Entre chaque tomate 2 à 3 minutes de pause. Relevez la tête de votre écran, respirez, levez-vous, faites 3 pas. Regardez emails et messages. Et après 3 minutes, lancement de la tomate suivante. Toutes les 3 à 5 tomates (donc toutes les 1h30 à 2h30), une pause plus longue de 15 à 30 minutes.

 

Les avantages de cette technique sont les suivants:

– Focus focus focus. L’interruption générée par un email entrant, même si vous ne faites que 3 clics pour aller « vite voir » de quoi il s’agit, vous fait perdre votre concentration. 5 secondes d’interruption sont en fait 5 à 10 minutes de perdues car votre cerveau partage alors sa concentration sur plusieurs sujets (oui, il sait le faire, mais cela génère plus de fatigue et moins de productivité)

– La concentration, c’est bien, mais pas trop longtemps non plus! 25 minutes est le temps de concentration idéal. Après notre corps fatigue et a besoin d’une coupure. Même microscopique (3 minutes, il n’y a pas le temps d’aller se faire un café) cette coupure aide à se régénérer.

– Autre avantage majeur. Vous découpez vos tâches. Cela vous donne une vision claire de où il faut aller et de ce qui doit être fait.

Une phrase célèbre disait: « People often complain about lack of time, when the lack of direction is the real problem. »

Lea Jullien coaching formation facilitation Lausanne blog tomato

– Et last but not least: vous mesurez votre avancement.

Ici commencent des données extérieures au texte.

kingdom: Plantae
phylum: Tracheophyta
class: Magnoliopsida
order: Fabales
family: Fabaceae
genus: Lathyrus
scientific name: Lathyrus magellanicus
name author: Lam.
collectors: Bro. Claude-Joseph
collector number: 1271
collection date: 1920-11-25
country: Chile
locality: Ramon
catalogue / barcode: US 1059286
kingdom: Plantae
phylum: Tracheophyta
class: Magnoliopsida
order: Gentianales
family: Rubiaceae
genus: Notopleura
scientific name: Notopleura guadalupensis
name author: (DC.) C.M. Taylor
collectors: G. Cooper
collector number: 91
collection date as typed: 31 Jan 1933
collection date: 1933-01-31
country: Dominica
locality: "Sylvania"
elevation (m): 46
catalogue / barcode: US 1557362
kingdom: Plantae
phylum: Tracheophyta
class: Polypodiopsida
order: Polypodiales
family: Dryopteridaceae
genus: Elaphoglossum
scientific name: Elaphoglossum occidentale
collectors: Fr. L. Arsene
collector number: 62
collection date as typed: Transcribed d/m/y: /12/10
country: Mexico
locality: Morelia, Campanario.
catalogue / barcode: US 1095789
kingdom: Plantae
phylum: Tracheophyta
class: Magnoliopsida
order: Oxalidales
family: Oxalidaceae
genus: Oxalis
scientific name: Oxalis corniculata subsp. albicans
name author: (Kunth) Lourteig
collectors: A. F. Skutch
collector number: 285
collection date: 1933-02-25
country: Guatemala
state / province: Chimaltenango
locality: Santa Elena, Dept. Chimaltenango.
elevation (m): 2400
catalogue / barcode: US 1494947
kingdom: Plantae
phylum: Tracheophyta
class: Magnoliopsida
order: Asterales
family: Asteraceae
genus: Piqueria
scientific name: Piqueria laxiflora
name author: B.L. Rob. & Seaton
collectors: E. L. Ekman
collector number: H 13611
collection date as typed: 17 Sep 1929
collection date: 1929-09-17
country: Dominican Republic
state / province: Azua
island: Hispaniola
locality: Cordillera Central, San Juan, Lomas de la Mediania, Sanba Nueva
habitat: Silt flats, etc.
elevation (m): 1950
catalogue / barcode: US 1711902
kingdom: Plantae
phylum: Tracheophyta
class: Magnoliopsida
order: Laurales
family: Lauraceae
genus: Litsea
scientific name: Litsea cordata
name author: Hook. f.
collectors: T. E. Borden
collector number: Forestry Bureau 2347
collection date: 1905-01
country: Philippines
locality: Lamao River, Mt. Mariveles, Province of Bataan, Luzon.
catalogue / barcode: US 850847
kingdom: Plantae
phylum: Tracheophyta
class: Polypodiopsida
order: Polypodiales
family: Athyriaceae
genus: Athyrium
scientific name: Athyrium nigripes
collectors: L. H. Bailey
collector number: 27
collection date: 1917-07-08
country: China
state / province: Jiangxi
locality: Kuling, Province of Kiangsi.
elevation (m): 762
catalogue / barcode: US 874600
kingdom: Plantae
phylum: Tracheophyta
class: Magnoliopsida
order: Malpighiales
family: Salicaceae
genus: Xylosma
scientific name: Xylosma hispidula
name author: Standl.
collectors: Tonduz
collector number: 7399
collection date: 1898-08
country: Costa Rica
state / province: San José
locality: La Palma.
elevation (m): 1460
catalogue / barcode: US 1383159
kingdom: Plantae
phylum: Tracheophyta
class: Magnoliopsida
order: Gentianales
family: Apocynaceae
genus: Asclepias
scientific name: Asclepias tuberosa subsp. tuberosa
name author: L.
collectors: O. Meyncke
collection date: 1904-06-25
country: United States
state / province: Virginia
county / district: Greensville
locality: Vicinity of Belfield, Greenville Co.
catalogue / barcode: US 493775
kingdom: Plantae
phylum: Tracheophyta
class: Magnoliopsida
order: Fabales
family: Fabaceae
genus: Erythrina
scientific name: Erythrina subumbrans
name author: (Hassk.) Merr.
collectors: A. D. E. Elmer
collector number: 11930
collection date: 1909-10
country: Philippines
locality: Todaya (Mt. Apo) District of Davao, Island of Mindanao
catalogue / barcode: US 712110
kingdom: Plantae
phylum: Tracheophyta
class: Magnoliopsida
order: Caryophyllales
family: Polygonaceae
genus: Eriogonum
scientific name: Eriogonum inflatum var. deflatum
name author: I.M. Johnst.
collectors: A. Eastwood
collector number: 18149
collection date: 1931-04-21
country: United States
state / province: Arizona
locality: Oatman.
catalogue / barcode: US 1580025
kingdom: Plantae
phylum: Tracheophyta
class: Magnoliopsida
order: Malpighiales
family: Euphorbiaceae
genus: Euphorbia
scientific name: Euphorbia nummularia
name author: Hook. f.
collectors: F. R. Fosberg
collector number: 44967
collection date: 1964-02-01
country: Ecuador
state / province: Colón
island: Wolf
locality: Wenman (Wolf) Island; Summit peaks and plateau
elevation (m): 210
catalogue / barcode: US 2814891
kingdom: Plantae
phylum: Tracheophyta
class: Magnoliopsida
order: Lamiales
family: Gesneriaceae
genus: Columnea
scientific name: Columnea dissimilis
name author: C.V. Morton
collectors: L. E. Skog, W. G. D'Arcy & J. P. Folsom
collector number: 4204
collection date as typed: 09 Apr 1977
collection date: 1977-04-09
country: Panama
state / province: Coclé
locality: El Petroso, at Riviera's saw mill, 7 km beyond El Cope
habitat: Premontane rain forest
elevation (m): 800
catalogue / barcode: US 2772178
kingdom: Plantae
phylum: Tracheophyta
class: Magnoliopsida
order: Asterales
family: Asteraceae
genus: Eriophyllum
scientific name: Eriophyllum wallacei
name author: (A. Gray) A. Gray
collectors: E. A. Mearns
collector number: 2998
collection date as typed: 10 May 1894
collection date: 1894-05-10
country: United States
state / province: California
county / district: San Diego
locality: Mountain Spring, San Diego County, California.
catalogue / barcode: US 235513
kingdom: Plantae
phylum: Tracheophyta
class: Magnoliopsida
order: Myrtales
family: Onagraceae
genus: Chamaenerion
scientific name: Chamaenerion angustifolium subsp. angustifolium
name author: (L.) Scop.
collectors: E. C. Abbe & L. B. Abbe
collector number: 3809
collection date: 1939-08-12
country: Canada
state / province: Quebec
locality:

Et ça, notre cerveau apprécie. Quand à la fin d’un tour de 3 tomates, vous voyez les tâches accomplies, ce sentiment de satisfaction là, c’est ce qui vous permet de continuer à avancer et justement de ne pas vous sentir dépassés!

Autres domaines d’application clef: les études et la rédaction de rapports ou mémoires. La tomate est votre alliée je vous dis!

 

* le nom de la tomate vient des minuteurs de cuisine de l’époque… en forme de tomate. Vous en aviez un ? ma mère oui!